What to work on
In how many lines of the listing below does the word "each" occur? Say only the number.

Available data
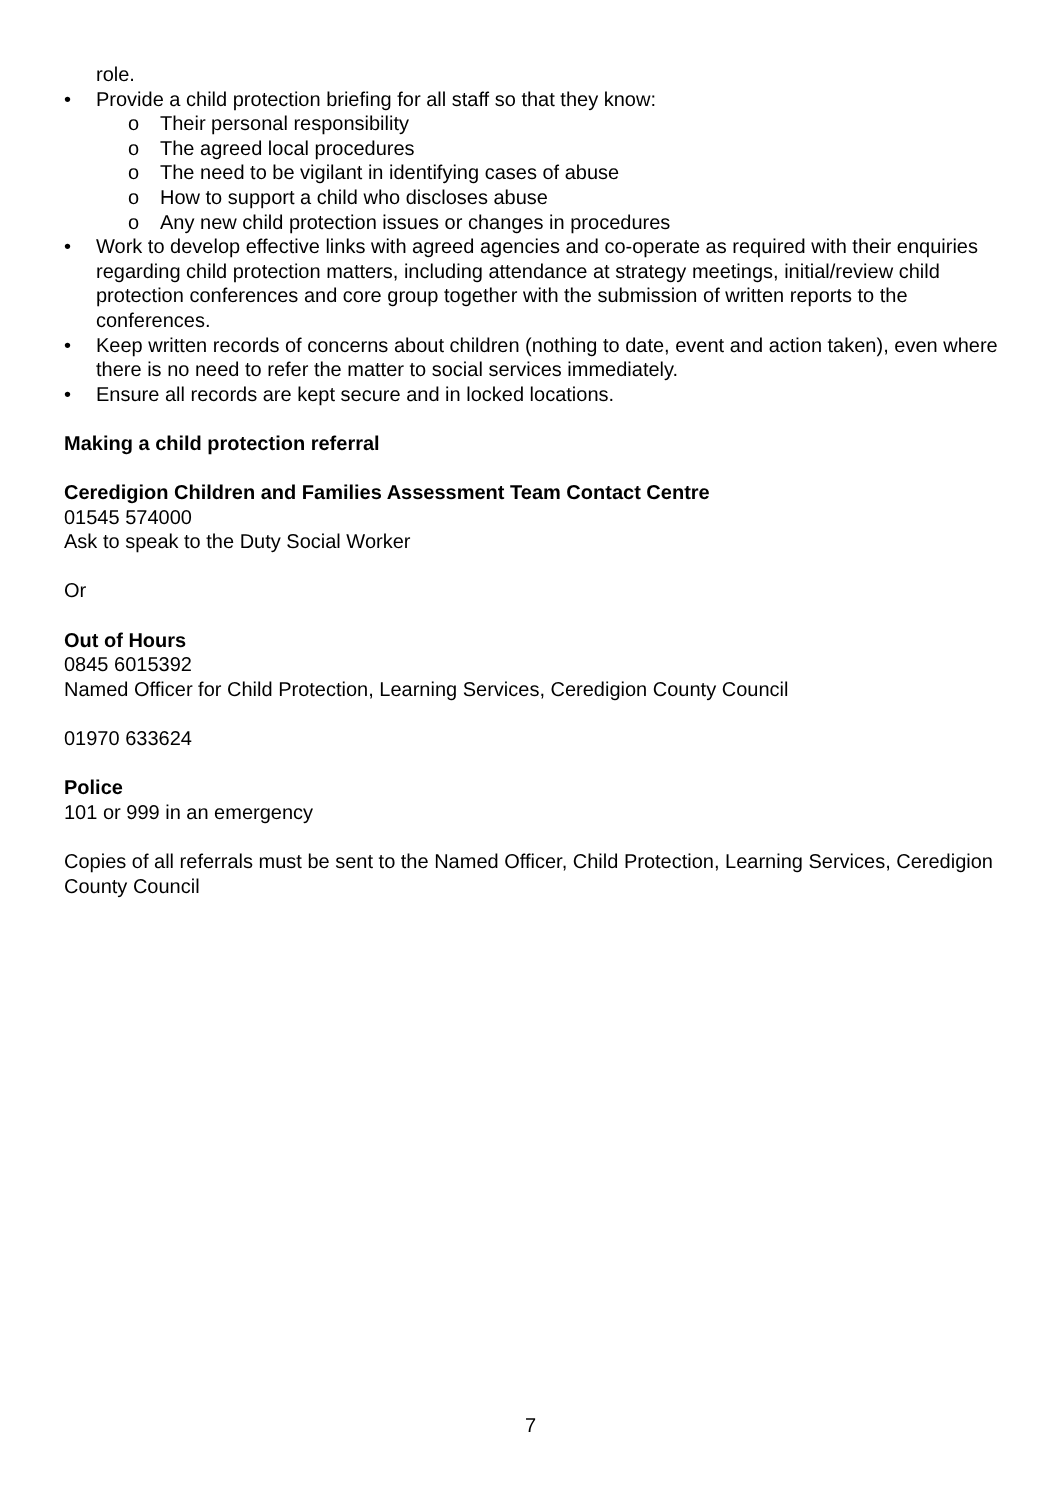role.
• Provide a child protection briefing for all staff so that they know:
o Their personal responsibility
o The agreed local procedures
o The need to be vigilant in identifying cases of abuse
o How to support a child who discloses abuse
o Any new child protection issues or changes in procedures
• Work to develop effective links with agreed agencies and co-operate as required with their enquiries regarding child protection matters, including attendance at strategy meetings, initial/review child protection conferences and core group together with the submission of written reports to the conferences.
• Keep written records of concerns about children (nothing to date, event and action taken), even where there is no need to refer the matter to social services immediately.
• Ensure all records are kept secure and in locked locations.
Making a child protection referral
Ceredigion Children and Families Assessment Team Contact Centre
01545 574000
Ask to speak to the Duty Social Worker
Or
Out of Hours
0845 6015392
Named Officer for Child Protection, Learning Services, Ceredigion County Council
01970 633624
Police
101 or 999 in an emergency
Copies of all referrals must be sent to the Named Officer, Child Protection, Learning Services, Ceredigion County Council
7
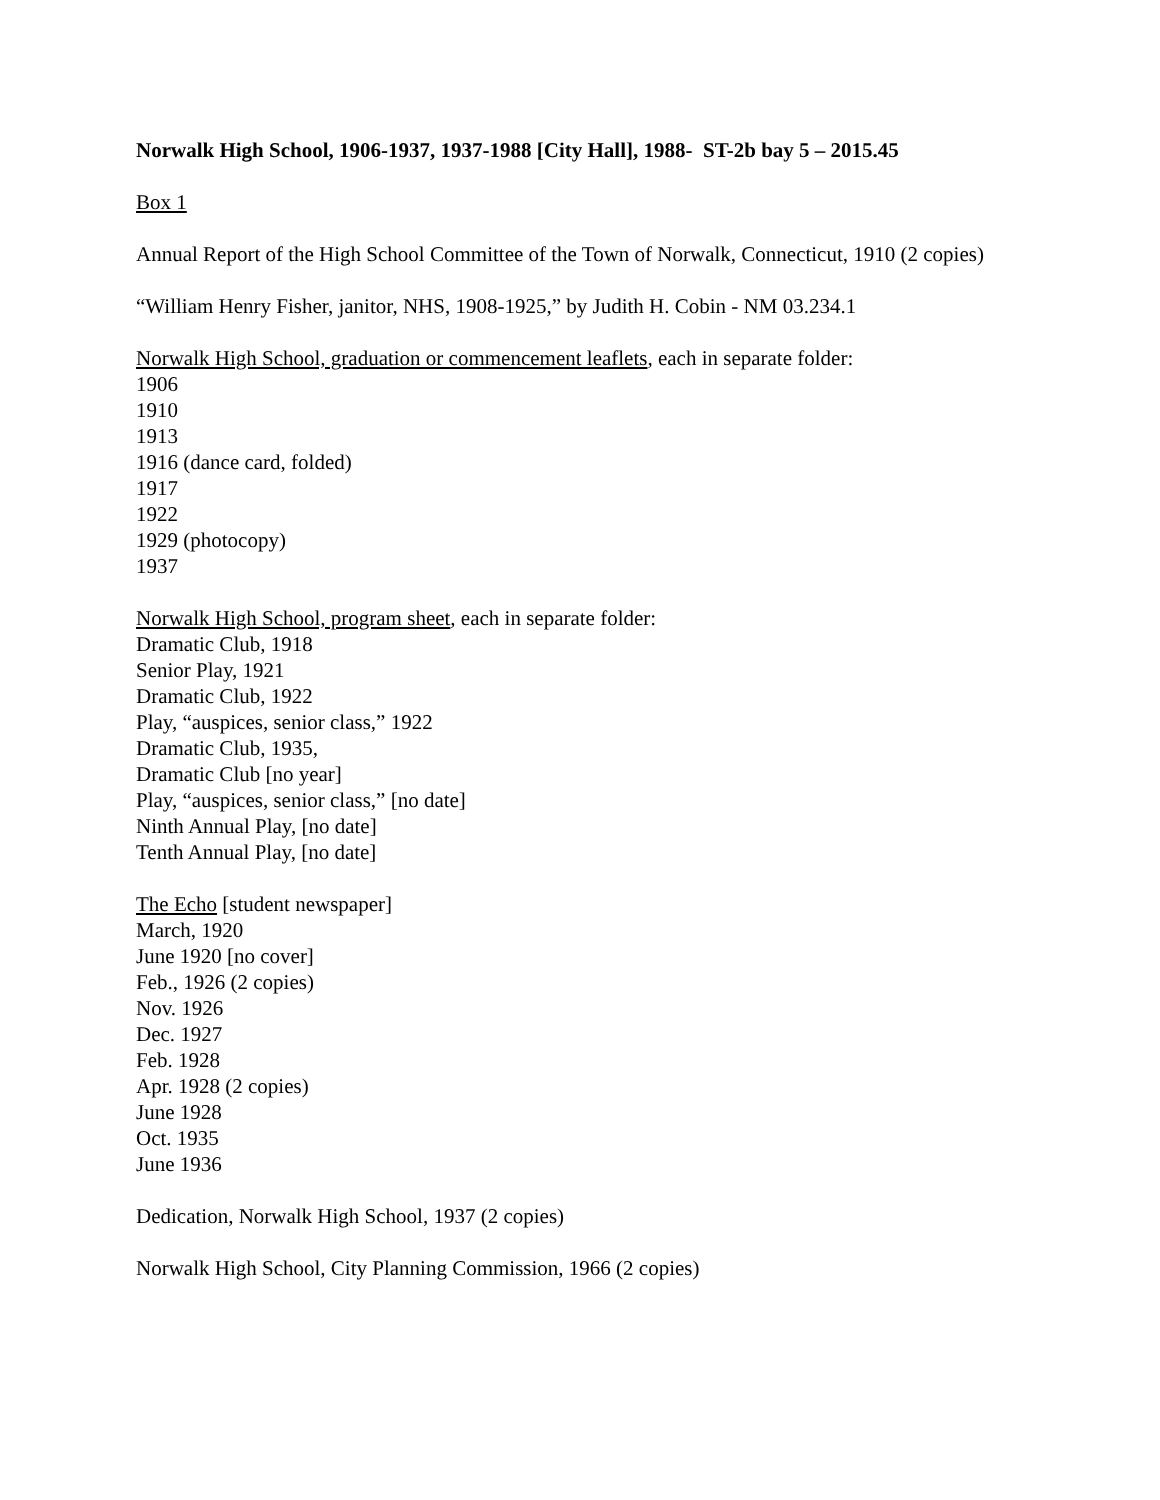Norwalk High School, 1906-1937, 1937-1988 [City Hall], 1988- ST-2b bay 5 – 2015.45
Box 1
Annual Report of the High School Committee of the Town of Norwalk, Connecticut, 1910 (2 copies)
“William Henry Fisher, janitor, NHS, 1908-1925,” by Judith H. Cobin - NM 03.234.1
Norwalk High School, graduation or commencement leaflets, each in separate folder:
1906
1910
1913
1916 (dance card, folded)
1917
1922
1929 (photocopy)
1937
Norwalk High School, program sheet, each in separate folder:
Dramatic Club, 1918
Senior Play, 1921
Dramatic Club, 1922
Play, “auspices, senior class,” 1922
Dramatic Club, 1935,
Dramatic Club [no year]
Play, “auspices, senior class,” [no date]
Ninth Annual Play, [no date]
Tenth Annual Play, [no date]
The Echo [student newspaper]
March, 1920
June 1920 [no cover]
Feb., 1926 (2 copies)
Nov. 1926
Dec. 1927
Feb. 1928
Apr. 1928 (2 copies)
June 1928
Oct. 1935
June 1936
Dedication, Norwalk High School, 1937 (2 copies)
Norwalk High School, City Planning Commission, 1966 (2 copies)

Reply to the exercise
2